Why else might you need to know the length? If it's to know how much space to allocate in a GUI (or even on a console) then neither encoding is going to help.

Maybe it's because of some arbitrary limitation like "your name must be less than 50 characters" and I'll just say that if that's the case, you are doing it wrong (if you need to limit it for storage/efficiency purposes, fine, but you will probably be better off limiting by bytes and using UTF-8 since most people will be able to squeeze in more of their names).

I'm not saying there aren't reasons for needing to know the "length" (number of Code Points) of a string, and certainly many existing algorithms are written in a way that they assume that calculating string length and being able index arbitrarily into the middle of a string are fast (O( 1 ) for indexing) but in reality, for almost any real world problem beyond "how much storage do I need" almost everything you need to do actually requires iterating over a string one Code Point at a time (which is O( n ) for both, with the biggest difference being that UTF-8 may require more branching, but also it's common enough that in many cases between vectorization and just generally better optimizations because of it's popularity, UTF-8 will do just fine while usually using less storage, which can significantly benefit CPU cache locality).

1 comments

It needs the length for operations such as substring, or to apply length modifiers on regular expressions (such as \w{3,5}), which is a common thing in awk programs.

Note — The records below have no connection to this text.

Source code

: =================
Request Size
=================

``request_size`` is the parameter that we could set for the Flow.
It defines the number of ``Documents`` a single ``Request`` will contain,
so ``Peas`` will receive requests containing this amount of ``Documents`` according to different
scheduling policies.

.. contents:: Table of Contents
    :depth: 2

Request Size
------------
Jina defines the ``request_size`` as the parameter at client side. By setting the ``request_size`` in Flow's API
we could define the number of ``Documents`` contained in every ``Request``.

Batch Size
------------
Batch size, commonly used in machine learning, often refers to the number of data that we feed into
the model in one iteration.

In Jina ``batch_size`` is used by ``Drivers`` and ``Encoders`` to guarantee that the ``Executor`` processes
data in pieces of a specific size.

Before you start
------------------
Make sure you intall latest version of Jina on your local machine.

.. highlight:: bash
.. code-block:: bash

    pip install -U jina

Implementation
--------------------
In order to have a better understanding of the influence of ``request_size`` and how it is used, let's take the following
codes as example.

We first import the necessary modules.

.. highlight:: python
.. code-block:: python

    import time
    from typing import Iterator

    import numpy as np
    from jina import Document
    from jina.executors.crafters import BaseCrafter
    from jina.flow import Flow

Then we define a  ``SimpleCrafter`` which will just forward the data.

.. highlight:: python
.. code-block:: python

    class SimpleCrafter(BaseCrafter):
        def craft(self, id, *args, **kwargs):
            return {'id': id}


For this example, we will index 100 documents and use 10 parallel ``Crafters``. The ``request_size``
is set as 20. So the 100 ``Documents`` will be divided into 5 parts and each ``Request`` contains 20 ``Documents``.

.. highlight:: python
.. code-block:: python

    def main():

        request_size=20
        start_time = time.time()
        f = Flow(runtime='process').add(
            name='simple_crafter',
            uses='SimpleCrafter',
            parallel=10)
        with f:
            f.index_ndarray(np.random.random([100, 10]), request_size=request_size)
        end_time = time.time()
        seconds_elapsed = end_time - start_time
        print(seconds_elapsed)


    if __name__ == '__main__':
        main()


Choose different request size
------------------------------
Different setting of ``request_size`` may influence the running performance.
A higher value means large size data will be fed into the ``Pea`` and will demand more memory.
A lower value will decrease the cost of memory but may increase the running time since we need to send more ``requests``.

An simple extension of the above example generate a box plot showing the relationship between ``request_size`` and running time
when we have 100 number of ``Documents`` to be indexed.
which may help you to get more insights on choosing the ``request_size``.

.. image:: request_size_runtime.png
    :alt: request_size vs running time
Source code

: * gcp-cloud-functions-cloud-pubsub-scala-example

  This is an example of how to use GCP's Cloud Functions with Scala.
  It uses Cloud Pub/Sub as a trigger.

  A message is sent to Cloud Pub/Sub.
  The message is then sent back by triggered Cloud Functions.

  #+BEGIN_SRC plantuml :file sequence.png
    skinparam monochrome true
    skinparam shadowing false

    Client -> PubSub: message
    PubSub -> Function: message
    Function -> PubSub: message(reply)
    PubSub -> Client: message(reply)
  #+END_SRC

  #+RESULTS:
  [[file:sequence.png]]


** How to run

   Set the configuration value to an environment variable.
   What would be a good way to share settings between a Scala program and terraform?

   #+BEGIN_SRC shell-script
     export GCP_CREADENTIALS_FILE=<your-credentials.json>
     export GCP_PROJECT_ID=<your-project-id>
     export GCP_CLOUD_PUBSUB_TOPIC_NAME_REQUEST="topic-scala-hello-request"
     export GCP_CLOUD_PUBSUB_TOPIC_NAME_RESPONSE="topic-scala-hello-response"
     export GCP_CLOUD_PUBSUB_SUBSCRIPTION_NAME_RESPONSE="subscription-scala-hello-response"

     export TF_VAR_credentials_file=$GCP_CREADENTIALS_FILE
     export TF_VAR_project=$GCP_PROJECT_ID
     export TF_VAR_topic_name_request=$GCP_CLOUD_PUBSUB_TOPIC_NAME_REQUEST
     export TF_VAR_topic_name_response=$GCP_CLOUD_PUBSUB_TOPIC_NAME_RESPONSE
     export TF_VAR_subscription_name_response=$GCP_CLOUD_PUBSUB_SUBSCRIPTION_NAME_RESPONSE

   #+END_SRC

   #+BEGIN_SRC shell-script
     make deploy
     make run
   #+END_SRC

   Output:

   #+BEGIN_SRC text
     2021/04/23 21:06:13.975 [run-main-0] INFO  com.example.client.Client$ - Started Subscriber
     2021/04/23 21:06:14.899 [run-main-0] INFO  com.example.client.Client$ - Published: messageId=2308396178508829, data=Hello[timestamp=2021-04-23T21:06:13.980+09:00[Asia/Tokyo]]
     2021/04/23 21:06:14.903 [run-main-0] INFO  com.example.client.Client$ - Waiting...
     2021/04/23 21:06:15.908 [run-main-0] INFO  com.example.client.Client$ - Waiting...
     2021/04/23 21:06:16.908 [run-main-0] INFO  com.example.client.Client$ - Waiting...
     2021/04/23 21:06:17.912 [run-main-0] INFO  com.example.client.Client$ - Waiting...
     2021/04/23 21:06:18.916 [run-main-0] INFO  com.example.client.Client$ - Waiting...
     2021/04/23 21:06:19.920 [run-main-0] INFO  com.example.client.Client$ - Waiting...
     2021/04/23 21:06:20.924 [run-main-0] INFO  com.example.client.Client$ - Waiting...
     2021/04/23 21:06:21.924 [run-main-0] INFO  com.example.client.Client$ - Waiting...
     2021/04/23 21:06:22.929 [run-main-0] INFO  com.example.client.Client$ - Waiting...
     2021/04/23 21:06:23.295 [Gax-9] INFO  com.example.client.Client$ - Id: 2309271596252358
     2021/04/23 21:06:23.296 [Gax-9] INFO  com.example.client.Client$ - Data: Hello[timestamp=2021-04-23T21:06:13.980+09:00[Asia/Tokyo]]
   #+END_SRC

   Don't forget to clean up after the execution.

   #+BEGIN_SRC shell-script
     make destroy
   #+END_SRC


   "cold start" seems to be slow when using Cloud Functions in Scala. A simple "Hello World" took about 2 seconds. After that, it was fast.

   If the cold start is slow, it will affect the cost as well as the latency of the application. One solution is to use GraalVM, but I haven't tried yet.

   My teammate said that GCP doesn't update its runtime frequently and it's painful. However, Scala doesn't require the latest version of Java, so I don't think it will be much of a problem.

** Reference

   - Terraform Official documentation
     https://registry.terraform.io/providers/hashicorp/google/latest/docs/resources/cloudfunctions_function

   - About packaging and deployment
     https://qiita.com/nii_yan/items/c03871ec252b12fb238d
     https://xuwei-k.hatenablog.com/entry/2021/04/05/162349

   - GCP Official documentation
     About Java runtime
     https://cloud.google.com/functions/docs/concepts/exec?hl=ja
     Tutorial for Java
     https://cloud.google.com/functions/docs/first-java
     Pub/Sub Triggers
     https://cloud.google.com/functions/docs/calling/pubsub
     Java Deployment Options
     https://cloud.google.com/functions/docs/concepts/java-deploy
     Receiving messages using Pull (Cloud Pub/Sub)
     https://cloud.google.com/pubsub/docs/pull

In fact, the return value of the u8_rune as implemented in the branch we are discussing (https://github.com/onetrueawk/awk/compare/unicode-support) returns a length to be used as an offset later.

This is not me saying, it's the author. There is a code comment there:

> For most of Awk, utf-8 strings just "work", since they look like null-terminated sequences of 8-bit bytes. Functions like length(), index(), and substr() have to operate in units of utf-8 characters. The u8_* functions in run.c handle this.

I know there might be different ways of doing it, but we're talking about a specific implementation.

I was wrong to assume he is storing stuff in UTF-32. He could have, but there was already code in place there to make the UTF-8 storage easier to implement.